Every line below needs to be printed again exactly, without any of its pictures.

··········

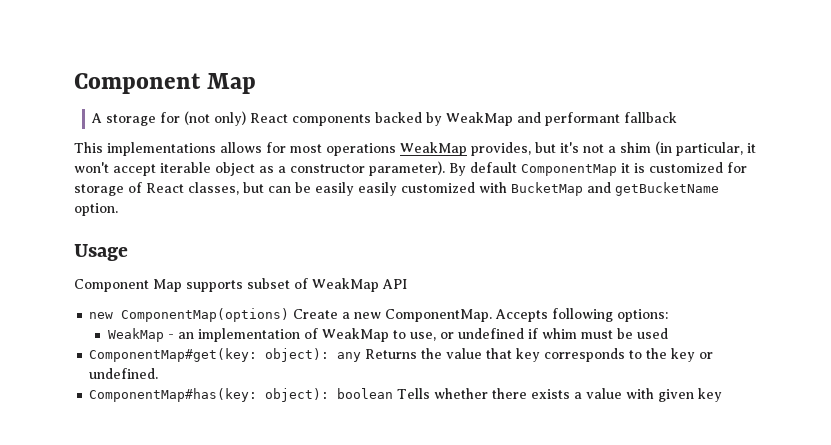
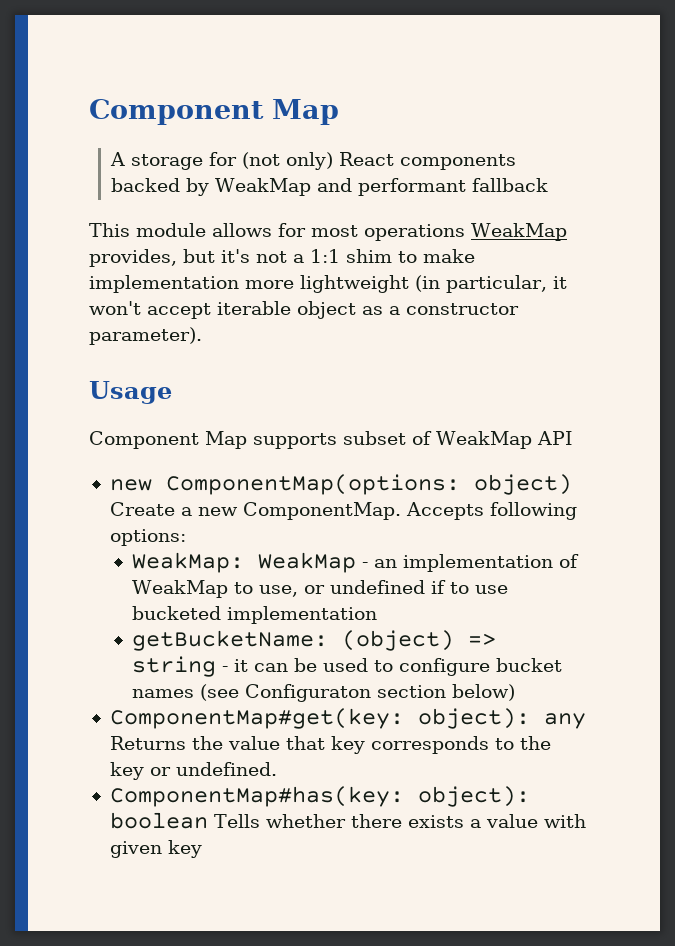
[107,142,216,156] implementations -> [136,223,206,237] module
[620,142,651,153] shim -> [310,249,475,263] [89,275,409,293] 1:1 shim to make implementation more lightweight
[449,162,747,176] [74,182,719,196] [74,203,118,216] By default ComponentMap it is customized for storage of React classes, but can be easily easily customized with BucketMap and getBucketName option. -> (202, 336) none
[121,308,290,322] ComponentMap(options) -> [165,474,572,495] ComponentMap(options: object)
(669, 315) none -> [132,552,245,573] WeakMap:
[541,328,668,339] whim must be used -> [450,582,509,594] [132,606,378,624] [132,630,497,651] [132,656,563,677] [132,684,516,702] to use bucketed implementation // getBucketName: (object) => string - it can be used to configure bucket names (see Configuraton section below)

··········

Solution to the problem →
[107,142,216,156] implementations -> [136,223,206,237] module
[620,142,651,153] shim -> [310,249,475,263] [89,275,409,293] 1:1 shim to make implementation more lightweight
[449,162,747,176] [74,182,719,196] [74,203,118,216] By default ComponentMap it is customized for storage of React classes, but can be easily easily customized with BucketMap and getBucketName option. -> (202, 336) none
[121,308,290,322] ComponentMap(options) -> [165,474,572,495] ComponentMap(options: object)
(669, 315) none -> [132,552,245,573] WeakMap:
[541,328,668,339] whim must be used -> [450,582,509,594] [132,606,378,624] [132,630,497,651] [132,656,563,677] [132,684,516,702] to use bucketed implementation // getBucketName: (object) => string - it can be used to configure bucket names (see Configuraton section below)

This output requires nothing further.